Para Jesuit sepakat untuk melakukan $ 100 juta pertama ke yayasan, dan sejauh ini telah menyumbang lebih dari $ 45 juta, beberapa di antaranya berasal dari penjualan lahan perkebunan sebelumnya. Universitas Georgetown juga berkomitmen $ 10 juta untuk kepercayaan. Setengah dari dana ini dirancang untuk memberikan beasiswa pendidikan dan modifikasi rumah untuk keturunan lansia, dan setengah lainnya dari dolar mereka akan digunakan untuk proyek -proyek yang dikhususkan untuk penyembuhan rasial. Hibah penyembuhan rasial pertama mendanai tampilan seni di New Orleans di Juneteenth. Pameran akan pergi ke Essence Festival di New Orleans, dan Cleveland, Ohio. Yayasan ini juga mempertimbangkan untuk membuat hibah untuk korban kebakaran di California, yang akan terbuka untuk semua.
Seiring dengan pilar pendidikan, yayasan ini juga membantu para manula dengan mempekerjakan terapis okupasi untuk melakukan penilaian kebutuhan keselamatan di rumah mereka, dan kemudian pemasangan fitur pemasangan seperti ambil bar dan pagar. Yayasan ini sekarang mengemudikan programnya di rumah keturunan di Louisiana, Texas, Mississippi dan Ohio, dengan rencana untuk tumbuh secara nasional.
Terlepas dari retorika anti-DEI secara nasional, Trusclair Maddox mengatakan bahwa dukungan dari donor individu telah meningkat sebesar 10% dalam beberapa bulan terakhir, dan mereka juga telah menerima sumbangan dari donor yang lebih anonim. Para dermawan telah berbagi dengan yayasan bahwa pekerjaan mereka diperlukan sekarang lebih dari sebelumnya.

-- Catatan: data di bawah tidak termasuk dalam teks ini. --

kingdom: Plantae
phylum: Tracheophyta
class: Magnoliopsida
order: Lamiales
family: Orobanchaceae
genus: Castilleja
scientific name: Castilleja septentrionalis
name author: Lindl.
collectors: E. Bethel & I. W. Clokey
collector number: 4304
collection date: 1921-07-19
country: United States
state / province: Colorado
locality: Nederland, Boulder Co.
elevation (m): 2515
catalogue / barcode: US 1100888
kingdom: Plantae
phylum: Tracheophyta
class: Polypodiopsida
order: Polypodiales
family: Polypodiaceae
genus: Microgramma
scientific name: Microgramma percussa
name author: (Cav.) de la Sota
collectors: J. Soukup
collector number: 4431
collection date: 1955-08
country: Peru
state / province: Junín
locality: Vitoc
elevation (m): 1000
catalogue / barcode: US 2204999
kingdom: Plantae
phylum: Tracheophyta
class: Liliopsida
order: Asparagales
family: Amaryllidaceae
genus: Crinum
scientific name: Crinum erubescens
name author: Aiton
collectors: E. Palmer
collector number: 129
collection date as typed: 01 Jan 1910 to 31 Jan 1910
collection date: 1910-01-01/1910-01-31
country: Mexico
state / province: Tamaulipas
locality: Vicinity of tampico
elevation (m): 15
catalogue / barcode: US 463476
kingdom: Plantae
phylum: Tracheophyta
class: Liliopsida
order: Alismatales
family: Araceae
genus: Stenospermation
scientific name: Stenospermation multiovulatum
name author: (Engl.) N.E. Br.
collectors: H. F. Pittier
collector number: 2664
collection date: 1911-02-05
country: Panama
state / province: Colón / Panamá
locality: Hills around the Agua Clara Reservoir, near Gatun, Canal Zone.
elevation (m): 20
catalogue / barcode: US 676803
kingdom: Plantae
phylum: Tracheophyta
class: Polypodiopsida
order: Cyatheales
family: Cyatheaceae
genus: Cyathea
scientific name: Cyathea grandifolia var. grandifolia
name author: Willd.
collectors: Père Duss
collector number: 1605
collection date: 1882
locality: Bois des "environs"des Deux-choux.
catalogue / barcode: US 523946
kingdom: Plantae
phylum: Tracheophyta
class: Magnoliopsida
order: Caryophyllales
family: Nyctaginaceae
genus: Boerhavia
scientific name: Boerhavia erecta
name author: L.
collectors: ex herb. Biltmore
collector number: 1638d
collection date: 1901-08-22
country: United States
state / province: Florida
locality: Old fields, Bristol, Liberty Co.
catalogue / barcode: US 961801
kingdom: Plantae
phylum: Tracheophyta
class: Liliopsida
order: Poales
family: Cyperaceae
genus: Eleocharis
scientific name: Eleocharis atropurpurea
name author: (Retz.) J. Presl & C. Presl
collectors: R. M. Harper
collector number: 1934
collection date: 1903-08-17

Program ini juga digunakan sebagai model untuk kebenaran dan rekonsiliasi di seluruh dunia. September lalu, Kesicki dan Trusclair Maddox mempresentasikan program mereka kepada College of Bishops di Oxford, yang bergulat dengan sejarah perbudakan mereka sendiri di Inggris. Setelah presentasi, College of Bishops mengirim video yang menyatakan terima kasih tentang apa yang mereka pelajari selama dua hari. “Kami mengubah gereja mereka,” kata Trusclair Maddox, “bukan hanya apa yang kami lakukan di sini di AS.”
Yayasan ini juga bekerja untuk mendidik Yesuit muda dan keturunan tentang sejarah bersama mereka dan menanamkan di dalam diri mereka penghormatan terhadap masa depan kolektif mereka. Mulai akhir Juni, sekitar 15 orang-kombinasi Jesuit dan keturunan-dari seluruh negara akan membahas penyembuhan rasial secara langsung di Baton Rouge, Louisiana, dan melalui zoom sepanjang musim panas. Keturunan akan memimpin diskusi tentang hubungan ras dan mengajarkan tentang sejarah para Yesuit dan perbudakan, serta kebijakan Jim Crow.
Trusclair Maddox memperkirakan fondasi yang membantu generasi mendatang memperhitungkan masa lalu untuk selamanya. “Pewaris peringatan dan keturunan dari mereka yang diperbudak telah berkumpul, bukan dari perspektif yang dibutuhkan, tetapi dari perspektif moral, dan bergandengan tangan dan hati bersama untuk berjalan di jalan ini. Sama menyakitkannya, kami percaya bahwa menunjukkan beberapa harapan,” kata Trusclair Maddox. “Ada kemungkinan bagi Amerika yang lebih besar. Ada kemungkinan bagi orang untuk tidak hidup dalam ketakutan.”